Problem requirements
Could you return the data that follows exactly, minus the images?

Input for this task
★ ★ ★
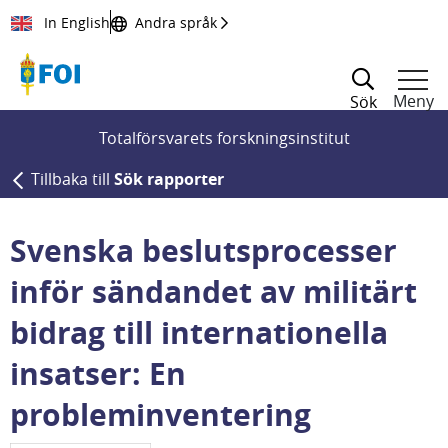
Till innehållet
In English
Andra språk
Meny
Sök
Totalförsvarets forskningsinstitut
Tillbaka till
Sök rapporter
Svenska beslutsprocesser
inför sändandet av militärt
bidrag till internationella
insatser: En
probleminventering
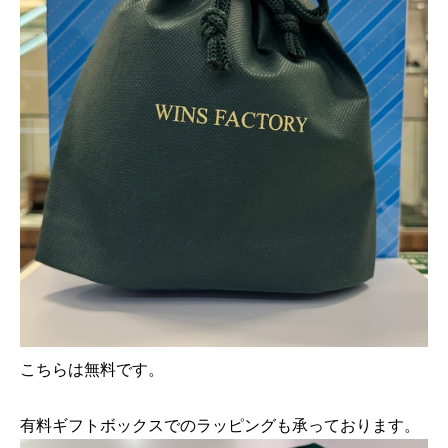
こちらは無料です。
有料ギフトボックスでのラッピングも承っております。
★ ★ ★
Worked solution
Till innehållet
In English
Andra språk
Meny
Sök
Totalförsvarets forskningsinstitut
Tillbaka till
Sök rapporter
Svenska beslutsprocesser
inför sändandet av militärt
bidrag till internationella
insatser: En
probleminventering
こちらは無料です。
有料ギフトボックスでのラッピングも承っております。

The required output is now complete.